Moreover, saccos employ a unique business and ownership model, where members are indeed the owners of the saccos and equally the customers who trade with their entity.
Their role in entrenching good governance should therefore be strengthened through appropriate education initiatives and active participation in the governance processes, which Sasra is facilitating, together with other national cooperative organisations.
Sasra has been planning on introducing a deposit insurance fund just as is the case with banks. Why is this taking so long? What is the latest on this plan?
DGF is a major pillar in enhancing financial stability of the Sacco industry and the proposed amendments to the Sacco Societies Act to enable its operationalisation are under consideration in the office of the Cabinet secretary.
This is a priority policy agenda of the government, and we expect that it will be concluded in this fiscal year.
The issue of non-remittances continues to hurt members. What is Sasra doing about it? How can this be made punishable?

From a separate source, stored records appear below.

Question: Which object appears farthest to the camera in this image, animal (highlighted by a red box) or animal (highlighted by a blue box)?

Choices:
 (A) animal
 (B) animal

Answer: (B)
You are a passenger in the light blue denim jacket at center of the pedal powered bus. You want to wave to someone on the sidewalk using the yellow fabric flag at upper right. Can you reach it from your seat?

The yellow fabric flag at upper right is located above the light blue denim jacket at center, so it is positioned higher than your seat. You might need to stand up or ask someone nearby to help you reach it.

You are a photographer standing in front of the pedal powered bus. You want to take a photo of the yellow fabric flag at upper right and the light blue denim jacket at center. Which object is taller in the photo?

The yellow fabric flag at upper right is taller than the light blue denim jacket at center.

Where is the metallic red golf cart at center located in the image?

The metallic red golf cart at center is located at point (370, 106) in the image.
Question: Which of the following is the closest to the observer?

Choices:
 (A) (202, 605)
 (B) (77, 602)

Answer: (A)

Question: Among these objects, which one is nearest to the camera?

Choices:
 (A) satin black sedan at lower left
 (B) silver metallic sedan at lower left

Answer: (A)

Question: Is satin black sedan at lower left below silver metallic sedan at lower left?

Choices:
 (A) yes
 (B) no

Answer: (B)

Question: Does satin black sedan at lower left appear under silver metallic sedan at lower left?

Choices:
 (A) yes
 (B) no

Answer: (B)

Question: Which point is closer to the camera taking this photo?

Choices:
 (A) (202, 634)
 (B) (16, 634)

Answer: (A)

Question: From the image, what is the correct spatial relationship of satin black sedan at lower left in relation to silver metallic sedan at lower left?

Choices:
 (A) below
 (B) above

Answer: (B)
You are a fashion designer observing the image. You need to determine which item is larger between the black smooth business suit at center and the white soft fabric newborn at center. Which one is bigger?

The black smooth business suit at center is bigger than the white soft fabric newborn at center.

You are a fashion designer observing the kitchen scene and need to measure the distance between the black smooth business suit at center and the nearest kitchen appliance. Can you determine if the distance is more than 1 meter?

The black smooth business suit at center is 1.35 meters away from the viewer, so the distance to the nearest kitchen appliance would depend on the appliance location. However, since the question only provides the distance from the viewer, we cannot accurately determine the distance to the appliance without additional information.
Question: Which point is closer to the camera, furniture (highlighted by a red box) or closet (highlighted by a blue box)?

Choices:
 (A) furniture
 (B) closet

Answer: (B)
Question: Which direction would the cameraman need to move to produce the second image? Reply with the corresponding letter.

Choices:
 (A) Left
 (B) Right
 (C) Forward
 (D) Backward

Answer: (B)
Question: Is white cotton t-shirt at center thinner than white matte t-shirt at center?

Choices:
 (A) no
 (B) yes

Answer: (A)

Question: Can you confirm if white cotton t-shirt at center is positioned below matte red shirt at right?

The non-remittance challenge has persisted to the detriment of the affected saccos. While Cooperative Societies Act (Section 35) provides a legal mechanism on non-remittances; it is certainly not adequate.
Sasra is encouraging saccos to look at this as a business strategy where members remit directly through the front office services activity (Fosa), or direct debit as opposed to having the employer act as a collecting agent.
This calls for saccos to invest in appropriate capacity in payments processing and member education as non-remittance is becoming an existential threat to some saccos.